BEST MODEL OF WHAT WE WANT POLITICIANS TO BE: FEDERAL NDP LEADER JACK LAYTON

It’s a dirty, dirty business up there on the Hill, where social policy is made by dealing and dodging. Lucky us – we’ve got a party leader up there who spent two decades as a city councillor honing his skills as a negotiator among neanderthals and pushing ecology, people’s power and peace. Fresh from the social movements, crafty Jack Layton is skilled at sneaking around obstacles – witness his spurring of projects like the Toronto Atmospheric Fund, deep lake water cooling, the first urban wind turbine, Don River cleanup and so much more. Now, with the NDP holding the balance of power, the intense-talking cyclist is using the same stealth. Last spring he wrested $4.6 billion in social service spending from the desperate PM, the first NDP federal budget in history. And he says he won’t play ball till there’s more. Watch while he strong-arms Libs over federal standards in health care.

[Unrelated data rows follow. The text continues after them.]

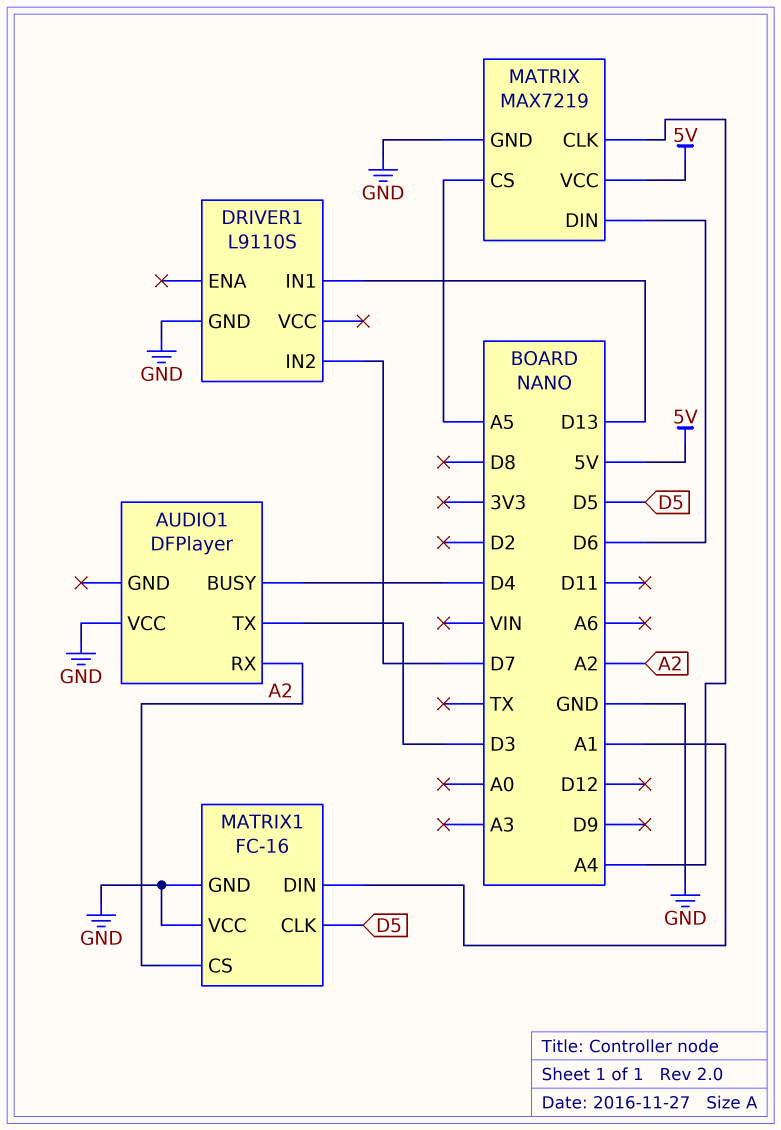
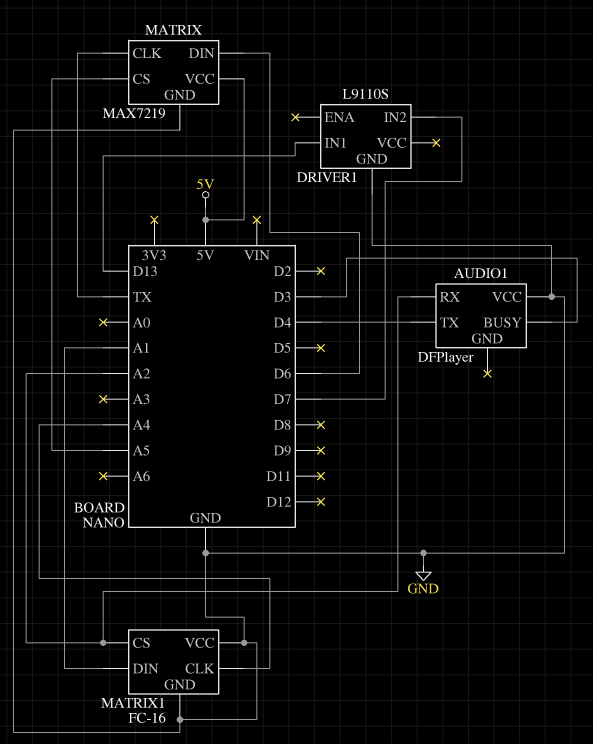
AUDIO1 pin BUSY: D4 -> D3
AUDIO1 pin TX: D3 -> D4
MATRIX pin CLK: A4 -> TX
MATRIX1 pin CLK: D5 -> A4

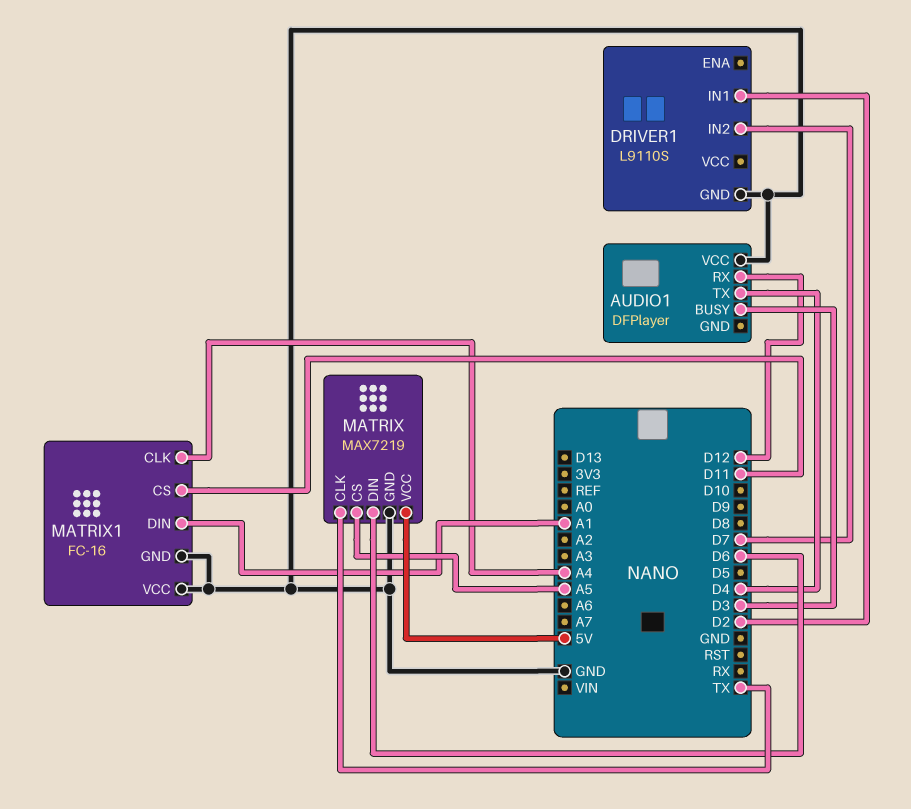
AUDIO1 pin RX: A2 -> D12
DRIVER1 pin IN1: D13 -> D2
MATRIX1 pin CS: A2 -> D11

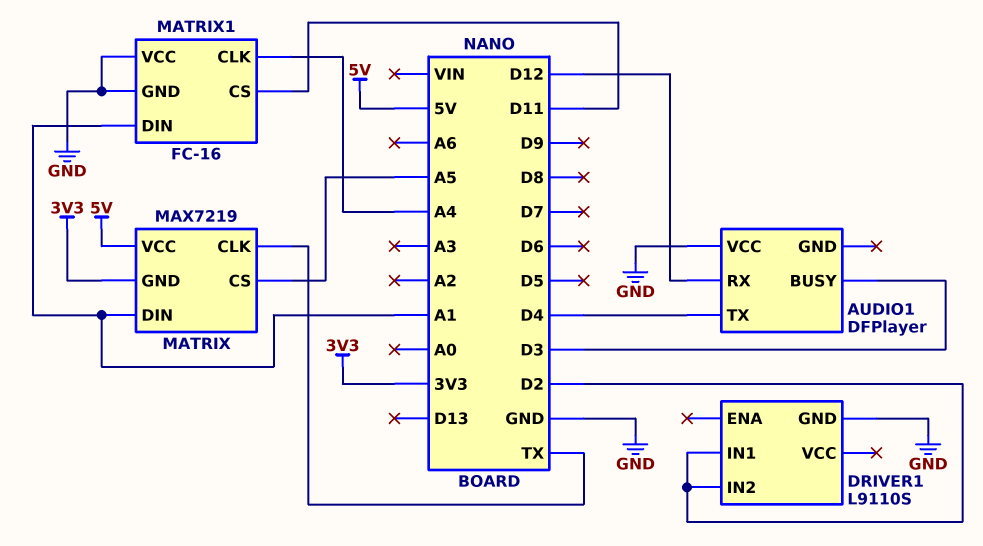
DRIVER1 pin IN2: D7 -> D2
MATRIX pin DIN: D6 -> A1
MATRIX pin GND: GND -> 3V3

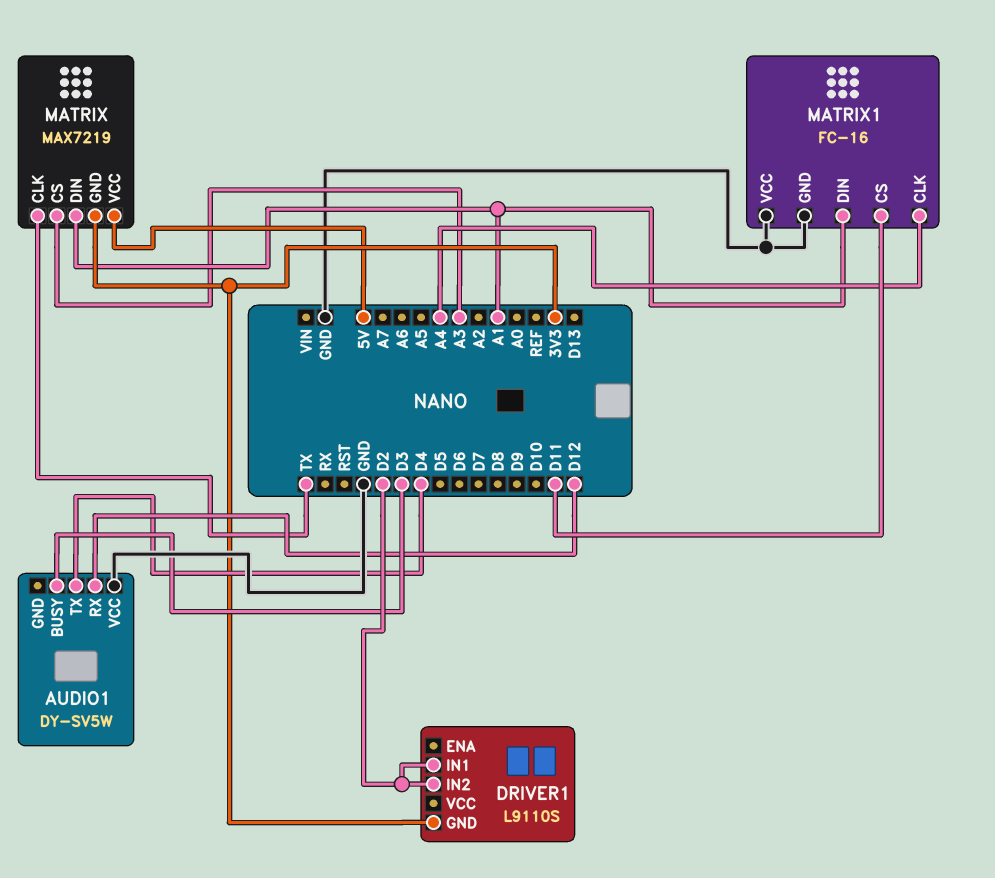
AUDIO1: DFPlayer -> DY-SV5W
DRIVER1 pin GND: GND -> 3V3
MATRIX pin CS: A5 -> A3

An election looms. Clue in at www.ndp.ca.

BEST COMMUNITY GARDEN: moss park community kitchen garden

Shuter and Jarvis Alex Wilson Community Garden on Richmond West, named after the late landscape designer, community activist and writer, is perhaps best known. But Moss Park ‘s, opened in 2000, was key to transforming a barren and troubled park into a naturalized oasis and gathering place. A separate children’s garden and fruit trees have recently been added. Providing more than tasty veggies and fresh herbs for new immigrants in nearby towers and a learning tool for underprivileged area youth, Moss Park’s gardening spot, which also features beautiful native grasses and flowers, is cultivating community spirit in a too-often neglected corner.

BEST DEFENDER OF OUR HERITAGE: THE COMMUNITY HISTORY PROJECT 719 Yonge

A number of individual citizens have played key roles in saving and restoring key heritage properties — Sheldon and Judy Godfrey (the Bank of Upper Canada) and Michael and Anne Tippin (the Flatiron Building as well as some of the oldest commercial buildings in the city). But very few have done as much as the Community History Project , this year’s winner of Heritage Toronto’s Community Heritage Award. Since 1983, CHP has been conducting walking tours and collecting historical material, and has been at the forefront of efforts to save older buildings in Yorkville, the Annex, Poplar Plains, Casa Loma and Wychwood Park, including the only known early Canadian tollhouse. CHP founder Jane Beecroft has herself spearheaded the study of some 250 lost historical sites as well as a project to provide books to native libraries throughout the province. She received the Ontario Medal of Good Citizenship in 2001 for her work.